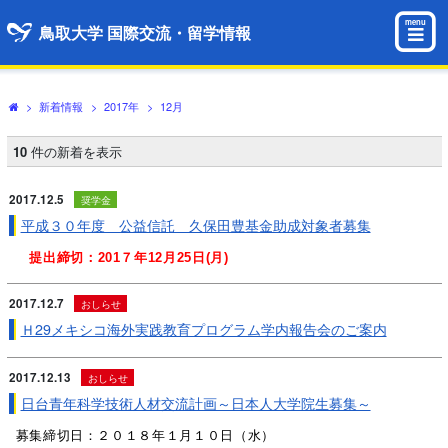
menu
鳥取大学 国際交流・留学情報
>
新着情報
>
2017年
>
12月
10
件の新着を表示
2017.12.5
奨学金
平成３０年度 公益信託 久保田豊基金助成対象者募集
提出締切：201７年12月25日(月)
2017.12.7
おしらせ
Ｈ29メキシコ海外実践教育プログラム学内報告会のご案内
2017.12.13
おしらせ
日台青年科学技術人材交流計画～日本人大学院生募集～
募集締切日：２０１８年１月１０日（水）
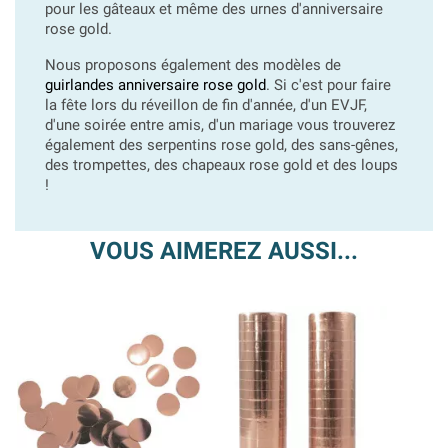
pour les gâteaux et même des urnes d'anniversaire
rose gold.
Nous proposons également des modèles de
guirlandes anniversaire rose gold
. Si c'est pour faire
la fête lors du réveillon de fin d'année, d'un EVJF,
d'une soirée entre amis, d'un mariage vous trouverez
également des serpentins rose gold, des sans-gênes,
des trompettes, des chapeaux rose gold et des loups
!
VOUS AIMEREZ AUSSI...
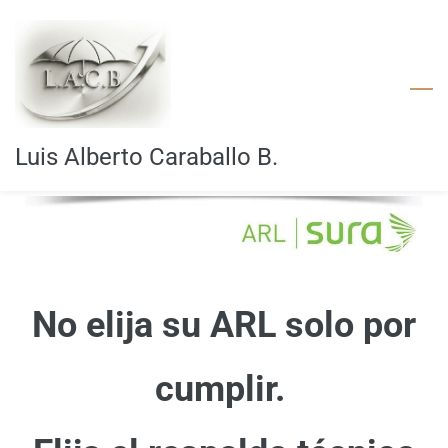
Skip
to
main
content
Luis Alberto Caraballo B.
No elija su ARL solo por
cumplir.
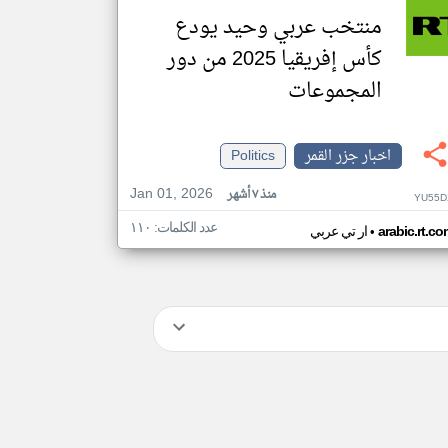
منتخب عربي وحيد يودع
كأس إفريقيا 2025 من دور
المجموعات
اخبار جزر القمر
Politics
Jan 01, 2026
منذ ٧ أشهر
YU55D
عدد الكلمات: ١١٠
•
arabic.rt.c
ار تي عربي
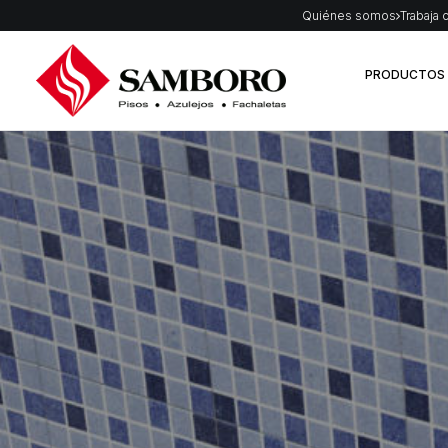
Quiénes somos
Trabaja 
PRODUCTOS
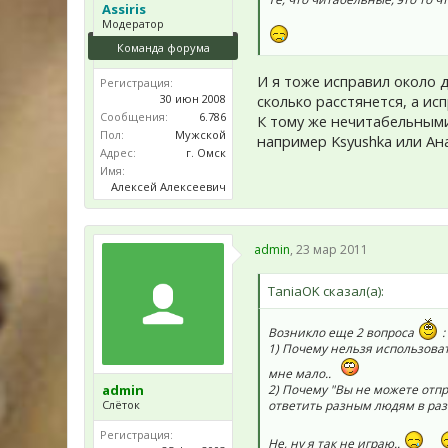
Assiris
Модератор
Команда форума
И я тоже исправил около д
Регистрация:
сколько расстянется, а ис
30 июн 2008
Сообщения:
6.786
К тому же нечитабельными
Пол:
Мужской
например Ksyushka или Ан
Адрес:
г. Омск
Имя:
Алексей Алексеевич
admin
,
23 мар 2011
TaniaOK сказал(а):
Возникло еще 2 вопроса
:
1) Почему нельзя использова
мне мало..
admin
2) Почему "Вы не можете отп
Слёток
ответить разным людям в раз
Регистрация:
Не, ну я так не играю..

• _Brief_: In all the records above, substitute "silver" for "rose gold" and give the lines again with nothing else altered. Leave the pictures out.

• _Your response_:
menu
鳥取大学 国際交流・留学情報
>
新着情報
>
2017年
>
12月
10
件の新着を表示
2017.12.5
奨学金
平成３０年度 公益信託 久保田豊基金助成対象者募集
提出締切：201７年12月25日(月)
2017.12.7
おしらせ
Ｈ29メキシコ海外実践教育プログラム学内報告会のご案内
2017.12.13
おしらせ
日台青年科学技術人材交流計画～日本人大学院生募集～
募集締切日：２０１８年１月１０日（水）
pour les gâteaux et même des urnes d'anniversaire
silver.
Nous proposons également des modèles de
guirlandes anniversaire silver
. Si c'est pour faire
la fête lors du réveillon de fin d'année, d'un EVJF,
d'une soirée entre amis, d'un mariage vous trouverez
également des serpentins silver, des sans-gênes,
des trompettes, des chapeaux silver et des loups
!
VOUS AIMEREZ AUSSI...
Skip
to
main
content
Luis Alberto Caraballo B.
No elija su ARL solo por
cumplir.
منتخب عربي وحيد يودع
كأس إفريقيا 2025 من دور
المجموعات
اخبار جزر القمر
Politics
Jan 01, 2026
منذ ٧ أشهر
YU55D
عدد الكلمات: ١١٠
•
arabic.rt.c
ار تي عربي
Quiénes somos
Trabaja 
PRODUCTOS
Assiris
Модератор
Команда форума
И я тоже исправил около д
Регистрация:
сколько расстянется, а ис
30 июн 2008
Сообщения:
6.786
К тому же нечитабельными
Пол:
Мужской
например Ksyushka или Ан
Адрес:
г. Омск
Имя:
Алексей Алексеевич
admin
,
23 мар 2011
TaniaOK сказал(а):
Возникло еще 2 вопроса
:
1) Почему нельзя использова
мне мало..
admin
2) Почему "Вы не можете отп
Слёток
ответить разным людям в раз
Регистрация:
Не, ну я так не играю..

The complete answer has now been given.